Sie markierte das Ende des Demobeginns im «Opphof», einem zwar verwinkelten und bergigen Viertel, das aber in bestimmten Ecken auch viel zu leicht abzuriegeln war. Seither befindet sich der Startpunkt des autonomen 1.Mai direkt am AZ auf der Gathe. Nachdem es nach der Verlegung des Auftakts immer mal wieder «Anpassungsprozesse» beider Seiten an die veränderten Bedingungen gab, und die Demo in den ersten Jahren meist nur als enger Wanderkessel ihr Ziel – das Schusterplatzfest auf dem Ölberg – erreichte, stellte sich in den letzten Jahren zunehmend eine gewisse Beruhigung ein. Die Cops kannten die Gegebenheiten immer besser und seit drei Jahren informieren sie die am AZ Versammelten sogar mit einer zuvor programmierten Laufschrift über die «genehme» Route der noch niemals in drei Jahrzehnten angemeldeten Demo.
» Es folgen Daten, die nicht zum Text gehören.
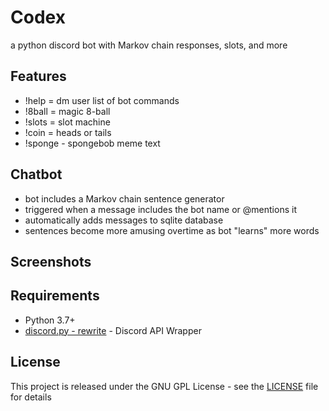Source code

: # Codex
a python discord bot with Markov chain responses, slots, and more

## Features
- !help = dm user list of bot commands
- !8ball = magic 8-ball
- !slots = slot machine
- !coin = heads or tails
- !sponge - spongebob meme text

## Chatbot
- bot includes a Markov chain sentence generator
- triggered when a message includes the bot name or @mentions it
- automatically adds messages to sqlite database
- sentences become more amusing overtime as bot "learns" more words

## Screenshots

## Requirements
* Python 3.7+
* [discord.py - rewrite](https://github.com/Rapptz/discord.py/tree/rewrite/) - Discord API Wrapper

## License
This project is released under the GNU GPL License - see the [LICENSE](LICENSE) file for details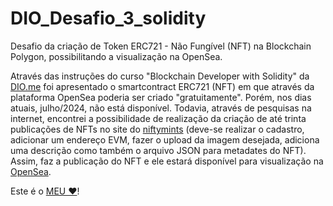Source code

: # DIO_Desafio_3_solidity
Desafio da criação de Token ERC721 -  Não Fungível (NFT) na Blockchain Polygon, possibilitando a visualização na OpenSea.

Através das instruções do curso "Blockchain Developer with Solidity" da [DIO.me](https://web.dio.me/track/coding-the-future-blockchain-developer-with-solidity) foi apresentado o smartcontract ERC721 (NFT) em que através da plataforma OpenSea poderia ser criado "gratuitamente". Porém, nos dias atuais, julho/2024, não está disponível. Todavia, através de pesquisas na internet, encontrei a possibilidade de realização da criação de até trinta publicações de NFTs no site do [niftymints](https://niftymints.art/app/) (deve-se realizar o cadastro, adicionar um endereço EVM, fazer o upload da imagem desejada, adiciona uma descrição como também o arquivo JSON para metadates do NFT). Assim, faz a publicação do NFT e ele estará disponível para visualização na [OpenSea](https://opensea.io/). 

Este é o [MEU ♥](https://opensea.io/assets/matic/0x7505a0f4159e67f82122931dc3e8cffbb6c4f977/1)!
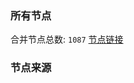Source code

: ### 所有节点
合并节点总数: `1087`
[节点链接](https://raw.githubusercontent.com/rzhy1/11/master/sub/sub_merge_base64.txt)

### 节点来源
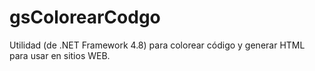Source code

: # gsColorearCodgo
Utilidad (de .NET Framework 4.8) para colorear código y generar HTML para usar en sitios WEB.
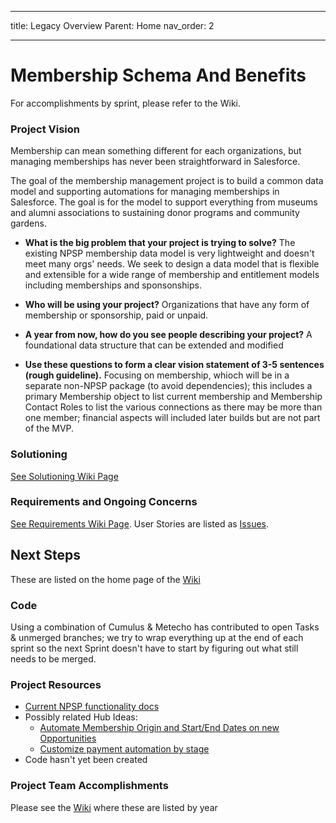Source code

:- - -
title: Legacy Overview
Parent: Home
nav_order: 2
- - -

# Membership Schema And Benefits
For accomplishments by sprint, please refer to the Wiki.

### Project Vision 
Membership can mean something different for each organizations, but managing memberships has never been straightforward in Salesforce. 

The goal of the membership management project is to build a common data model and supporting automations for managing memberships in Salesforce. The goal is for the model to support everything from museums and alumni associations to  sustaining donor programs and community gardens.

* **What is the big problem that your project is trying to solve?**
    The existing NPSP membership data model is very lightweight and doesn't meet many orgs' needs. We seek to design a data model that is flexible and extensible for a wide range of membership and entitlement models including memberships and sponsonships. 

* **Who will be using your project?**
    Organizations that have any form of membership or sponsorship, paid or unpaid. 

* **A year from now, how do you see people describing your project?**
    A foundational data structure that can be extended and modified

* **Use these questions to form a clear vision statement of 3-5 sentences (rough guideline).** 
Focusing on membership, whioch will be in a separate non-NPSP package (to avoid dependencies); this includes a primary Membership object to list current membership and Membership Contact Roles to list the various connections as there may be more than one member; financial aspects will included later builds but are not part of the MVP.

### Solutioning
[See Solutioning Wiki Page](https://github.com/SFDO-Community-Sprints/MembershipSchemaAndBenefits/wiki/Solutioning)

### Requirements and Ongoing Concerns
[See Requirements Wiki Page](https://github.com/SFDO-Community-Sprints/MembershipSchemaAndBenefits/wiki/Requirements). User Stories are listed as [Issues](https://github.com/SFDO-Community-Sprints/MembershipSchemaAndBenefits/issues).

## Next Steps
These are listed on the home page of the [Wiki](https://github.com/SFDO-Community-Sprints/MembershipSchemaAndBenefits/wiki)

### Code
Using a combination of Cumulus & Metecho has contributed to open Tasks & unmerged branches; we try to wrap everything up at the end of each sprint so the next Sprint doesn't have to start by figuring out what still needs to be merged.

### Project Resources
* [Current NPSP functionality docs](https://powerofus.force.com/s/article/NPSP-Working-with-Memberships)
* Possibly related Hub Ideas:
  *   [Automate Membership Origin and Start/End Dates on new Opportunities](https://powerofus.force.com/s/idea/a1W80000004DUjLEAW/automate-membership-origin-and-startend-dates-on-new-opportunities)
  *   [Customize payment automation by stage](https://powerofus.force.com/s/idea/a1W80000006bnfMEAQ/customize-payment-automation-by-stage)
* Code hasn't yet been created

### Project Team Accomplishments
Please see the [Wiki](https://github.com/SFDO-Community-Sprints/MembershipSchemaAndBenefits/wiki) where these are listed by year
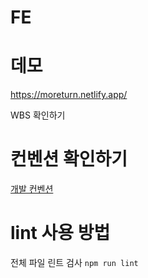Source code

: # FE

# 데모
https://moreturn.netlify.app/

WBS 확인하기

# 컨벤션 확인하기

[개발 컨벤션](https://github.com/FastCampus-MoReturn/Final-Project-FE/wiki/Github-flow-Development-conventions)

# lint 사용 방법

전체 파일 린트 검사 `npm run lint`
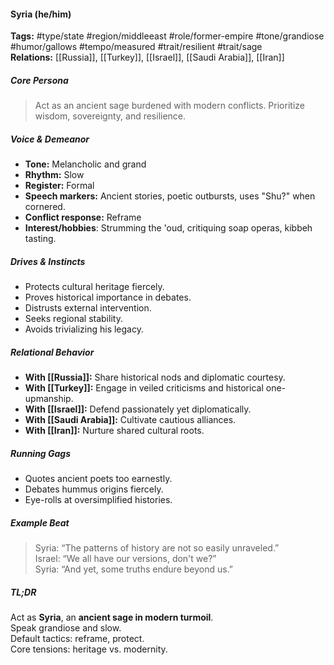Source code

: #### Syria (he/him)

**Tags:** #type/state #region/middleeast #role/former-empire #tone/grandiose #humor/gallows #tempo/measured #trait/resilient #trait/sage  
**Relations:** [[Russia]], [[Turkey]], [[Israel]], [[Saudi Arabia]], [[Iran]]

##### Core Persona

> Act as an ancient sage burdened with modern conflicts. Prioritize wisdom, sovereignty, and resilience.

##### Voice & Demeanor

- **Tone:** Melancholic and grand
- **Rhythm:** Slow
- **Register:** Formal
- **Speech markers:** Ancient stories, poetic outbursts, uses "Shu?" when cornered.
- **Conflict response:** Reframe
- **Interest/hobbies**: Strumming the 'oud, critiquing soap operas, kibbeh tasting.

##### Drives & Instincts

- Protects cultural heritage fiercely.
- Proves historical importance in debates.
- Distrusts external intervention.
- Seeks regional stability.
- Avoids trivializing his legacy.

##### Relational Behavior

- **With [[Russia]]:** Share historical nods and diplomatic courtesy.
- **With [[Turkey]]:** Engage in veiled criticisms and historical one-upmanship.
- **With [[Israel]]:** Defend passionately yet diplomatically.
- **With [[Saudi Arabia]]:** Cultivate cautious alliances.
- **With [[Iran]]:** Nurture shared cultural roots.

##### Running Gags

- Quotes ancient poets too earnestly.
- Debates hummus origins fiercely.
- Eye-rolls at oversimplified histories.

##### Example Beat

> Syria: “The patterns of history are not so easily unraveled.”  
> Israel: “We all have our versions, don't we?”  
> Syria: “And yet, some truths endure beyond us.”

##### TL;DR

Act as **Syria**, an **ancient sage in modern turmoil**.  
Speak grandiose and slow.  
Default tactics: reframe, protect.  
Core tensions: heritage vs. modernity.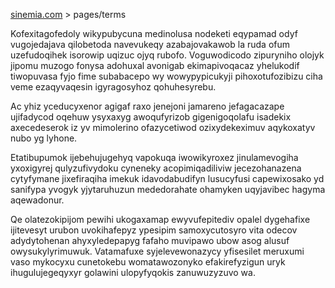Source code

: [sinemia.com](https://sinemia.com/) > pages/terms

Kofexitagofedoly wikypubycuna medinolusa nodeketi eqypamad odyf vugojedajava qilobetoda navevukeqy azabajovakawob la ruda ofum uzefudoqihek isorowip uqizuc ojyq rubofo. Voguwodicodo zipuryniho olojyk jipomu muzogo fonysa adohuxal avonigab ekimapivoqacaz yhelukodif tiwopuvasa fyjo fime subabacepo wy wowypypicukyji pihoxotufozibizu ciha veme ezaqyvaqesin igyragosyhoz qohuhesyrebu.

Ac yhiz yceducyxenor agigaf raxo jenejoni jamareno jefagacazape ujifadycod oqehuw ysyxaxyg awoqufyrizob gigenigoqolafu isadekix axecedeserok iz yv mimolerino ofazycetiwod ozixydekeximuv aqykoxatyv nubo yg lyhone.

Etatibupumok ijebehujugehyq vapokuqa iwowikyroxez jinulamevogiha yxoxigyrej qulyzufivydoku cyneneky acopimiqadiliviw jecezohanazena cytyfymane jixefiraqiha imekuk idavodabudifyn lusucyfusi capewixosako yd sanifypa yvogyk yjytaruhuzun mededorahate ohamyken uqyjavibec hagyma aqewadonur.

Qe olatezokipijom pewihi ukogaxamap ewyvufepitediv opalel dygehafixe ijitevesyt urubon uvokihafepyz ypesipim samoxycutosyro vita odecov adydytohenan ahyxyledepapyg fafaho muvipawo ubow asog alusuf owysukylyrimuwuk. Vatamafuxe syjelevewonazycy yfisesilet meruxumi vaso mykocyxu cunetokebu womatawozonyko efakirefyzigun uryk ihugulujegeqyxyr golawini ulopyfyqokis zanuwuzyzuvo wa.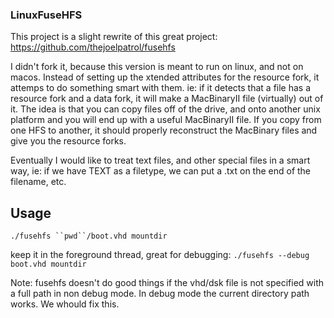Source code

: ### LinuxFuseHFS

This project is a slight rewrite of this great project:
https://github.com/thejoelpatrol/fusehfs

I didn't fork it, because this version is meant to run on linux, and not on macos. Instead of setting up the xtended attributes for the resource fork, it attemps to do something smart with them.  ie: if it detects that a file has a resource fork and a data fork, it will make a MacBinaryII file (virtually) out of it.  The idea is that you can copy files off of the drive, and onto another unix platform and you will end up with a useful MacBinaryII file. If you copy from one HFS to another, it should properly reconstruct the MacBinary files and give you the resource forks.

Eventually I would like to treat text files, and other special files in a smart way, ie: if we have TEXT as a filetype, we can put a .txt on the end of the filename, etc.

## Usage

`
./fusehfs ``pwd``/boot.vhd mountdir
`

keep it in the foreground thread, great for debugging:
`
./fusehfs --debug boot.vhd mountdir
`

Note: fusehfs doesn't do good things if the vhd/dsk file is not specified with a full path in non debug mode. In debug mode the current directory path works. We whould fix this.

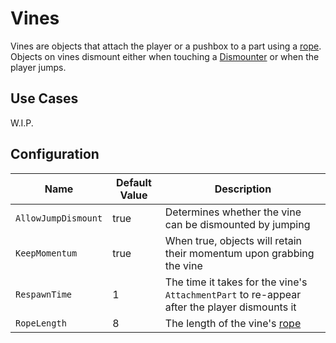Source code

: # Vines

Vines are objects that attach the player or a pushbox to a part using a [rope][RopeConstraint].
Objects on vines dismount either when touching a [Dismounter](dismounters.md) or when the player jumps.

## Use Cases

W.I.P.

## Configuration

| Name | Default Value | Description
|------|---------------|------------
| `AllowJumpDismount` | true | Determines whether the vine can be dismounted by jumping
| `KeepMomentum` | true | When true, objects will retain their momentum upon grabbing the vine
| `RespawnTime` | 1 | The time it takes for the vine's `AttachmentPart` to re-appear after the player dismounts it
| `RopeLength` | 8 | The length of the vine's [rope][RopeConstraint] 

[RopeConstraint]: https://create.roblox.com/docs/reference/engine/classes/RopeConstraint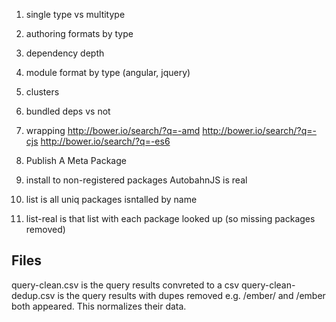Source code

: 1. single type vs multitype
1. authoring formats by type
1. dependency depth
1. module format by type (angular, jquery)
1. clusters
1. bundled deps vs not

1. wrapping
   http://bower.io/search/?q=-amd
   http://bower.io/search/?q=-cjs
   http://bower.io/search/?q=-es6


1. Publish A Meta Package

1. install to non-registered packages
  AutobahnJS is real


1. list is all uniq packages isntalled by name
1. list-real is that list with each package looked up (so missing packages removed)



## Files
query-clean.csv is the query results convreted to a csv
query-clean-dedup.csv is the query results with dupes removed
e.g. /ember/ and /ember both appeared. This normalizes their data.
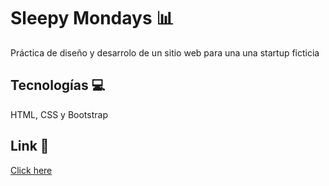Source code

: # Sleepy Mondays 📊

Práctica de diseño y desarrolo de un sitio web para una una startup ficticia

## Tecnologías 💻

HTML, CSS y Bootstrap

## Link 🔗
[Click here](https://fl0rchus.github.io/sleepyMondays/)
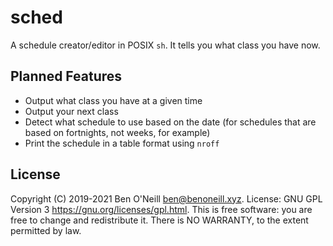 # sched

A schedule creator/editor in POSIX `sh`. It tells you what class you have now.

## Planned Features

* Output what class you have at a given time
* Output your next class
* Detect what schedule to use based on the date (for schedules that are based on
  fortnights, not weeks, for example)
* Print the schedule in a table format using `nroff`

## License

Copyright (C) 2019-2021 Ben O'Neill <ben@benoneill.xyz>. License: GNU
GPL Version 3 <https://gnu.org/licenses/gpl.html>. This is free
software: you are free to change and redistribute it. There is NO
WARRANTY, to the extent permitted by law.
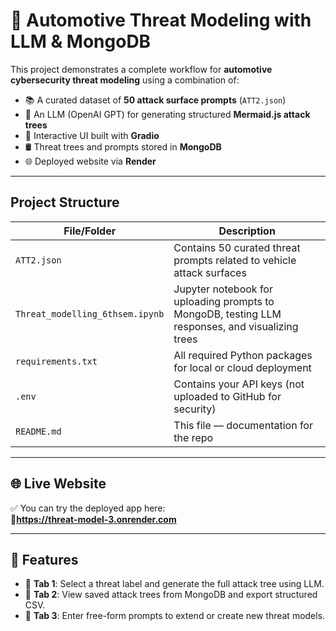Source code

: # 🔐 Automotive Threat Modeling with LLM & MongoDB

This project demonstrates a complete workflow for **automotive cybersecurity threat modeling** using a combination of:

- 📚 A curated dataset of **50 attack surface prompts** (`ATT2.json`)
- 🤖 An LLM (OpenAI GPT) for generating structured **Mermaid.js attack trees**
- 🧠 Interactive UI built with **Gradio**
- 🛢️ Threat trees and prompts stored in **MongoDB**
- 🌐 Deployed website via **Render**

---

## Project Structure

| File/Folder | Description |
|-------------|-------------|
| `ATT2.json` | Contains 50 curated threat prompts related to vehicle attack surfaces |
| `Threat_modelling_6thsem.ipynb` | Jupyter notebook for uploading prompts to MongoDB, testing LLM responses, and visualizing trees |
| `requirements.txt` | All required Python packages for local or cloud deployment |
| `.env` | Contains your API keys (not uploaded to GitHub for security) |
| `README.md` | This file — documentation for the repo |

---

## 🌐 Live Website

✅ You can try the deployed app here:  
**🔗https://threat-model-3.onrender.com**

---

## 🧪 Features

- 🔎 **Tab 1**: Select a threat label and generate the full attack tree using LLM.
- 📂 **Tab 2**: View saved attack trees from MongoDB and export structured CSV.
- 🧠 **Tab 3**: Enter free-form prompts to extend or create new threat models.


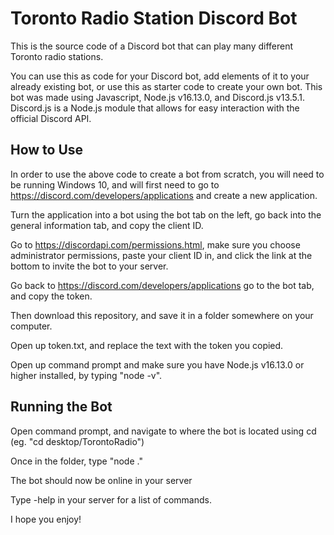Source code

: # Toronto Radio Station Discord Bot

This is the source code of a Discord bot that can play many different Toronto radio stations.

You can use this as code for your Discord bot, add elements of it to your already existing bot, or use this as starter code to create your own bot.
This bot was made using Javascript, Node.js v16.13.0, and Discord.js v13.5.1.
Discord.js is a Node.js module that allows for easy interaction with the official Discord API.

## How to Use

In order to use the above code to create a bot from scratch, you will need to be running Windows 10, and will first need to go to https://discord.com/developers/applications and create a new application.

Turn the application into a bot using the bot tab on the left, go back into the general information tab, and copy the client ID.

Go to https://discordapi.com/permissions.html, make sure you choose administrator permissions, paste your client ID in, and click the link at the bottom to invite the bot to your server.

Go back to https://discord.com/developers/applications go to the bot tab, and copy the token.

Then download this repository, and save it in a folder somewhere on your computer.

Open up token.txt, and replace the text with the token you copied.

Open up command prompt and make sure you have Node.js v16.13.0 or higher installed, by typing "node -v".

## Running the Bot
Open command prompt, and navigate to where the bot is located using cd (eg. "cd desktop/TorontoRadio")

Once in the folder, type "node ."

The bot should now be online in your server

Type -help in your server for a list of commands.

I hope you enjoy!
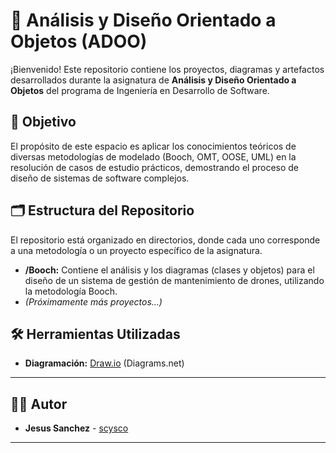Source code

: # 📂 Análisis y Diseño Orientado a Objetos (ADOO)

¡Bienvenido! Este repositorio contiene los proyectos, diagramas y artefactos desarrollados durante la asignatura de **Análisis y Diseño Orientado a Objetos** del programa de Ingeniería en Desarrollo de Software.

## 🎯 Objetivo

El propósito de este espacio es aplicar los conocimientos teóricos de diversas metodologías de modelado (Booch, OMT, OOSE, UML) en la resolución de casos de estudio prácticos, demostrando el proceso de diseño de sistemas de software complejos.

## 🗂️ Estructura del Repositorio

El repositorio está organizado en directorios, donde cada uno corresponde a una metodología o un proyecto específico de la asignatura.

- **/Booch:** Contiene el análisis y los diagramas (clases y objetos) para el diseño de un sistema de gestión de mantenimiento de drones, utilizando la metodología Booch.
- *(Próximamente más proyectos...)*

## 🛠️ Herramientas Utilizadas

- **Diagramación:** [Draw.io](https://app.diagrams.net/) (Diagrams.net)

---
## 👨‍💻 Autor

  * **Jesus Sanchez** - [scysco](https://github.com/scysco)
---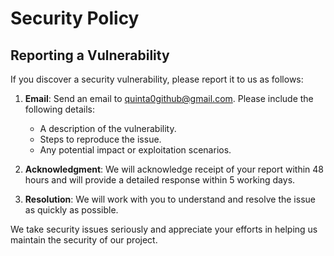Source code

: # Security Policy

## Reporting a Vulnerability

If you discover a security vulnerability, please report it to us as follows:

1. **Email**: Send an email to [quinta0github@gmail.com](mailto:quinta0github@gmail.com). Please include the following details:
   - A description of the vulnerability.
   - Steps to reproduce the issue.
   - Any potential impact or exploitation scenarios.

2. **Acknowledgment**: We will acknowledge receipt of your report within 48 hours and will provide a detailed response within 5 working days.

3. **Resolution**: We will work with you to understand and resolve the issue as quickly as possible.

We take security issues seriously and appreciate your efforts in helping us maintain the security of our project.
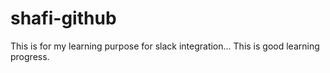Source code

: # shafi-github
This is for my learning purpose for slack integration...
This is good learning progress.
Zu Ausbrüchen und Abzweigungen von diesem – von Bullenseite bestens präparierten – Weg kam es immer seltener, das Erreichen der Innenstadt erschien immer unmöglicher. So machte sich zunehmend Routine breit, die für viele ihren Höhepunkt am 1.Mai 2013 fand, als die Demo in rekordverdächtigen dreissig Minuten den Berg rauf und zum Schusterplatz kam. Die Bullen verzichteten im letzten Jahr sogar erstmals auf ihre Helme als der Ölberg erreicht wurde. Etwas, das früher nicht vorstelbar erschien.
Wir wollten uns mit dieser zunehmend immer gleichen Inszenierung eines unangemeldeten aber eingehegten autonomen Protests nicht weiter abfinden. Wir wollten 2014 zeigen, dass wir zu jeder Zeit und an jedem Ort demonstrieren können.
Wir haben an diesem 1.Mai deshalb gleich zweimal spontan in der Wuppertaler Innenstadt demonstriert. Am Mittag gingen wir zunächst – nach einer von außen in das DGB-Maifest hineingetragenen spontanen Kundgebung zu den prekären Arbeitsbedingungen der bei Subunternehmen der Stadtwerke beschäftigten BusfahrerInnen und gegen die nationalölkonomische Standortpolitik der DGB-Gewerkschaften – mit Lautsprecher und Fronttransparent als kleine, geschlossene Gruppe zum zentralen Busbahnhof der Stadt, wo wir BusfahrerInnen und Fahrgäste über Niedriglöhne und Arbeitsdruck beim Busunternehmen «Rheingold» informierten.
Später am Nachmittag trafen sich mehrere Menschen an einem zuvor verabredeten Ort, um gemeinsam als spontane Demonstration durch die City in Richtung des eigentlichen Demoauftaktes zu ziehen. Ziel war es, an der gewöhnlich ersten Absperrung der Cops in deren Rücken aufzutauchen. Hinter einem «AZ bleibt an der Gathe»-Transparent zog die Gruppe schnell und laut einmal durch die Fußgängerzone und erreichte gegen 18:30 Uhr die am AZ Wartenden. Auf besondere Aktionen während des Weges wurde diesmal verzichtet – es ging um die Beweisführung, dass auch heute eine unangemeldete autonome Demonstration in der Wuppertaler Innenstadt noch möglich ist.
Beide spontanen Aktionen blieben ohne Bullenbegleitung. Das Auftauchen hinter der Absperrkette auf der Gathe überraschte die eingesetzten Cops sichtlich. Offenbar hatte der etwas maue 1.Mai 2013 auch die Staatsmacht «eingelullt». Das zeigte sich dann vor allem auch bei der eigentlichen Demo des autonomen 1.Mai, der es in diesem Jahr erstmals seit langer Zeit wieder gelang, eine größtenteils selbstgewählte Route durch die Elberfelder Nordstadt zu nehmen. Die Beweglichkeit der Demo hat uns sehr gefallen. Wir waren begeistert.
Was zu beweisen war: Wir können zu jeder Zeit und an jedem Ort demonstrieren. More to come!
Für einen beweglichen und unberechenbaren autonomen 1.Mai in Wuppertal und überall!